New Omicron variant fills up children's hospitals in the U.S.Healthcare workers put on PPE on the COVID-19 ICU floor of the University of Massachusetts (UMass) Memorial Hospital in Worcester, Massachusetts, U.S., on Monday, Dec. 27, 2021. (Allison Dinner/Bloomberg/Getty Images/CNN)
A five-fold increase in pediatric admissions in New York City this month. Close to double the numbers admitted in Washington, D.C. And nationwide, on average, pediatric hospitalizations in the U.S. are up 35 per cent in just the past week.
The highly transmissible Omicron variant is teaming up with the busy holiday season to infect more children across the United States than ever before, and children's hospitals are bracing for it to get even worse.
"I think we are going to see more numbers now than we have ever seen," Dr. Stanley Spinner, who is chief medical officer and vice president at Texas Children's Pediatrics & Urgent Care in Houston, told CNN.
MORE KIDS IN HOSPITALS
Across the country, pediatricians are bracing for a busy January.

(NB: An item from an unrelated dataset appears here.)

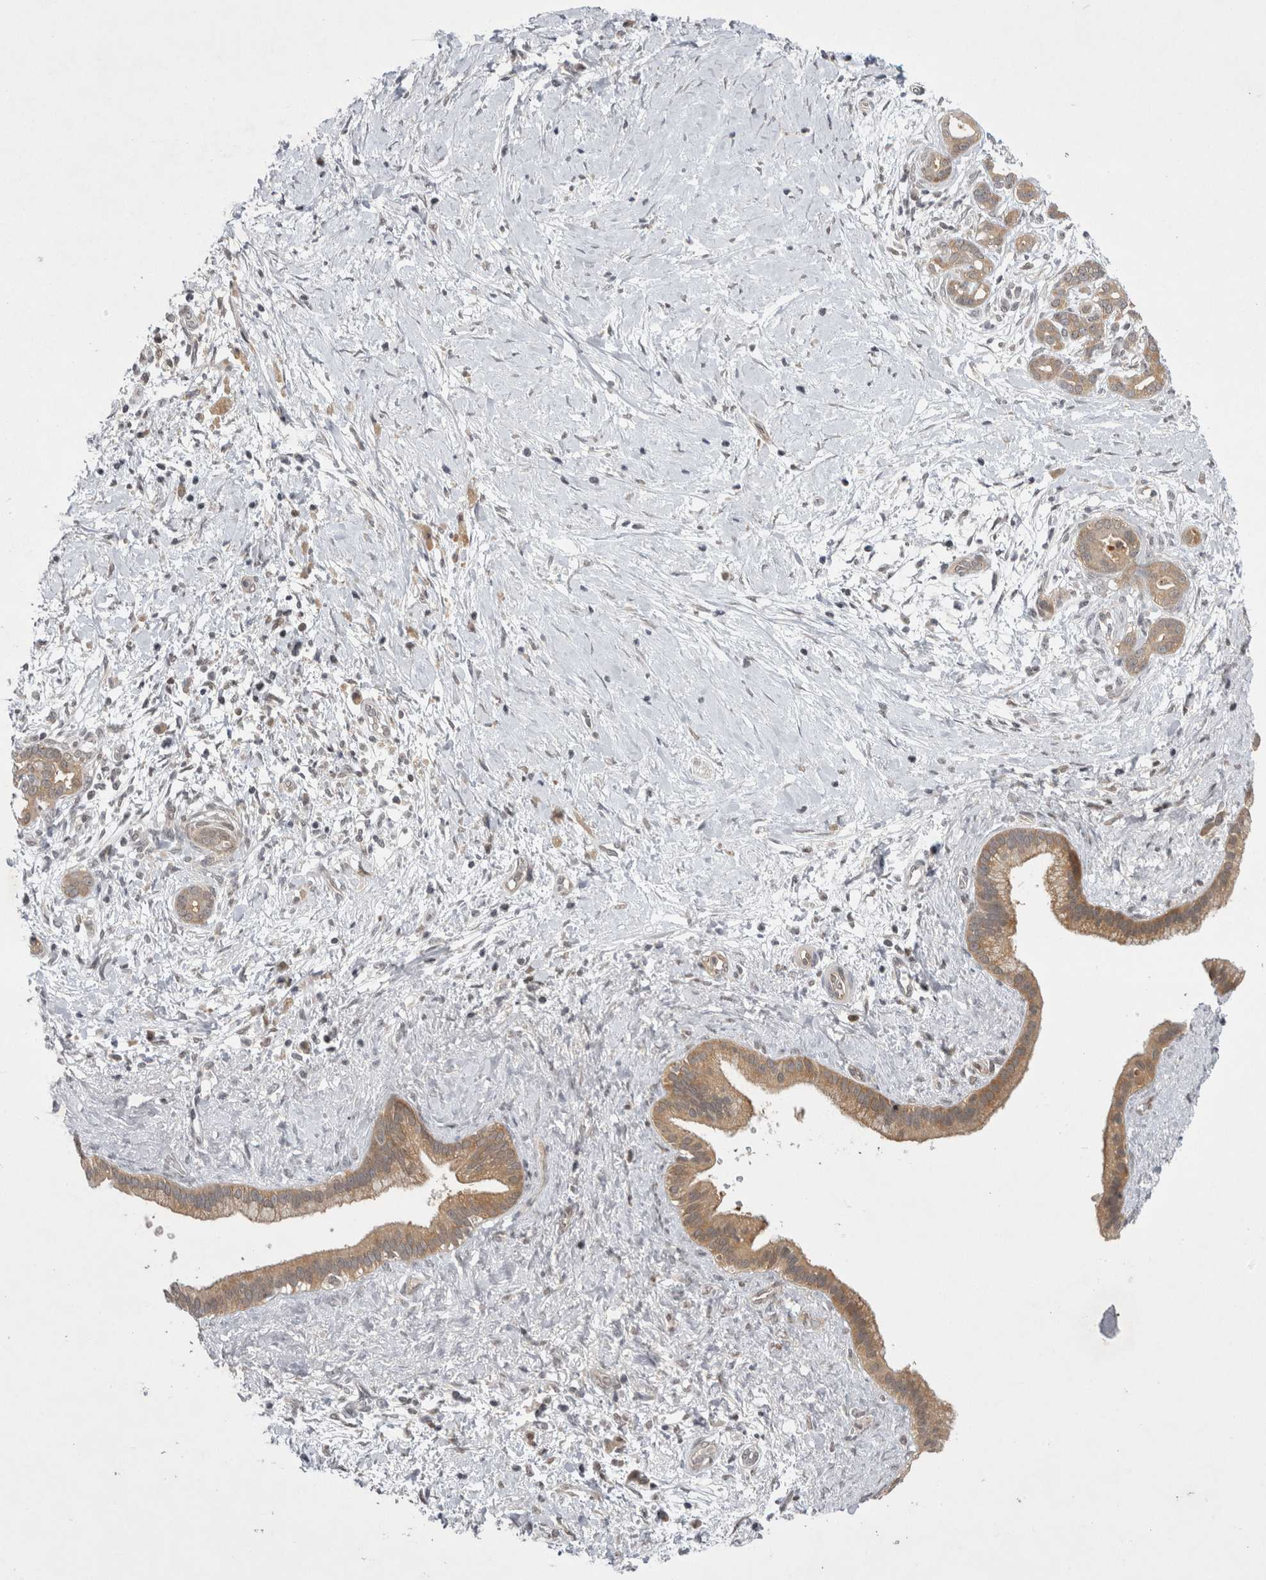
{"staining": {"intensity": "moderate", "quantity": ">75%", "location": "cytoplasmic/membranous"}, "tissue": "pancreatic cancer", "cell_type": "Tumor cells", "image_type": "cancer", "snomed": [{"axis": "morphology", "description": "Adenocarcinoma, NOS"}, {"axis": "topography", "description": "Pancreas"}], "caption": "There is medium levels of moderate cytoplasmic/membranous staining in tumor cells of pancreatic cancer, as demonstrated by immunohistochemical staining (brown color).", "gene": "PSMB2", "patient": {"sex": "male", "age": 58}}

"It's almost like you can see the train coming down the track and you're just hoping it doesn't go off the rails," Dr. Claudia Hoyen, director of pediatric infection control at UH Rainbow Babies and Children's Hospital in Cleveland told CNN.
"It's going to be a very interesting couple of weeks. We've just had all of these kids mixing together with everybody else during Christmas. We have one more holiday to get through with New Year's, and then we'll be sending everybody back to school," Hoyen said.
"Everybody is kind of waiting on the edge, wondering what we'll end up seeing."
And while the Delta variant infected more children than previous variants, Omicron is looking even worse, Spinner said.
"What's concerning on the (pediatric) side is that, unlike the adults -- where they're reporting for the number of adults getting infected relatively low numbers getting hospitalized -- what we're really seeing, we think, is an increasing number of kids being hospitalized," Spinner said.
"So that is a concern to us, especially with those that can't be vaccinated under 5 or those that are not fully vaccinated or not vaccinated at all that are eligible over 5. So it is a big concern."